Task goal:
Reproduce the following data exactly, minus any images.

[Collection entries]
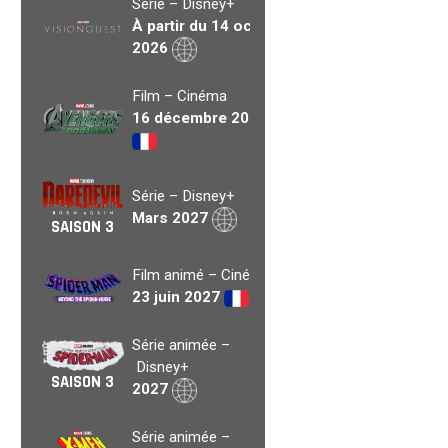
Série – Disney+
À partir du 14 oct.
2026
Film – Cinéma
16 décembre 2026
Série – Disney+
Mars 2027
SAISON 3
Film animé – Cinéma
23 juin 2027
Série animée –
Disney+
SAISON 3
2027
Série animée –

Answer space:
Série – Disney+
À partir du 14 oct.
2026
Film – Cinéma
16 décembre 2026
Série – Disney+
Mars 2027
SAISON 3
Film animé – Cinéma
23 juin 2027
Série animée –
Disney+
SAISON 3
2027
Série animée –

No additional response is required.